Input.

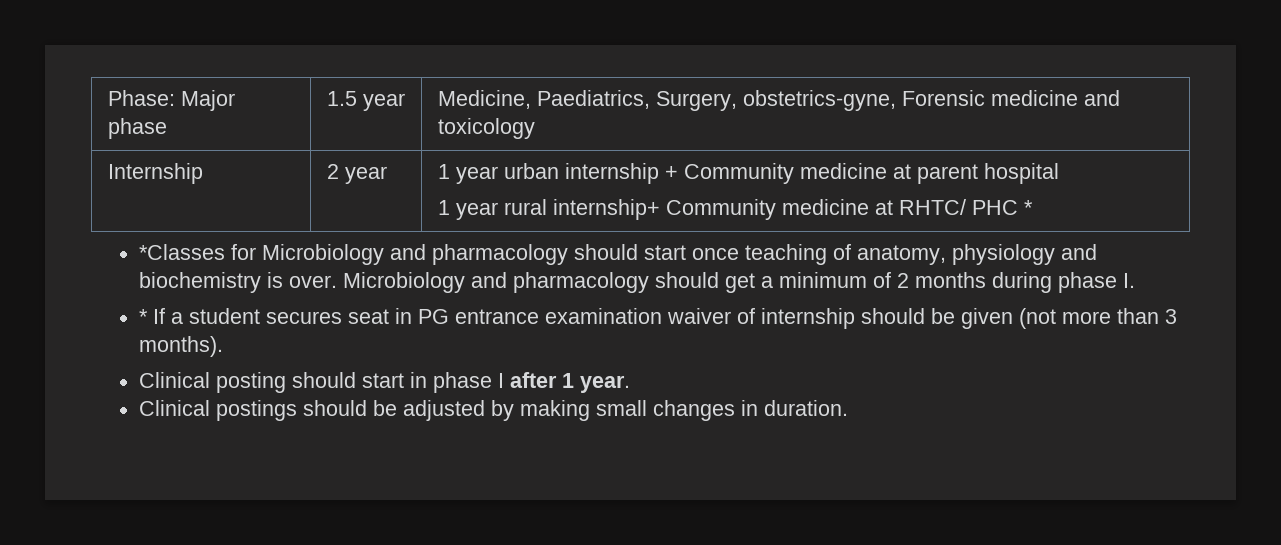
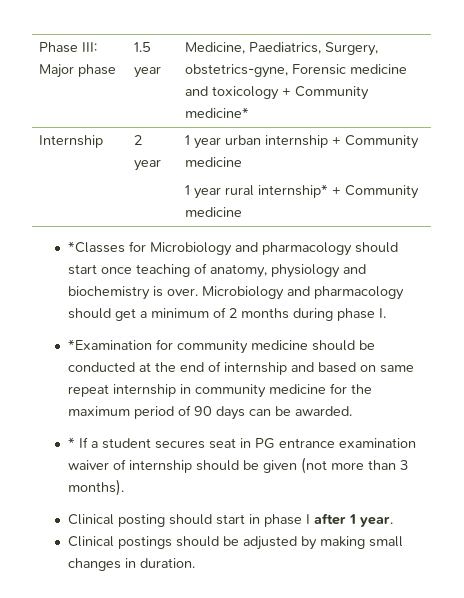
[107,90,175,106] Phase: -> [39,42,98,53] Phase III:
(535, 128) none -> [282,86,370,100] [185,107,250,118] + Community medicine*
[892,163,1059,184] at parent hospital -> (243, 162) none
[552,199,1033,220] internship+ Community medicine at RHTC/ PHC * -> [258,184,420,199] [185,207,243,217] internship* + Community medicine
(1136, 280) none -> [68,339,376,354] [68,361,415,375] [68,383,373,398] [68,405,353,420] // *Examination for community medicine should be conducted at the end of internship and based on same repeat internship in community medicine for the maximum period of 90 days can be awarded.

About this exercise. Please copy out the entries above exactly as they appear, but skip their images.

Written reply.
[107,90,175,106] Phase: -> [39,42,98,53] Phase III:
(535, 128) none -> [282,86,370,100] [185,107,250,118] + Community medicine*
[892,163,1059,184] at parent hospital -> (243, 162) none
[552,199,1033,220] internship+ Community medicine at RHTC/ PHC * -> [258,184,420,199] [185,207,243,217] internship* + Community medicine
(1136, 280) none -> [68,339,376,354] [68,361,415,375] [68,383,373,398] [68,405,353,420] // *Examination for community medicine should be conducted at the end of internship and based on same repeat internship in community medicine for the maximum period of 90 days can be awarded.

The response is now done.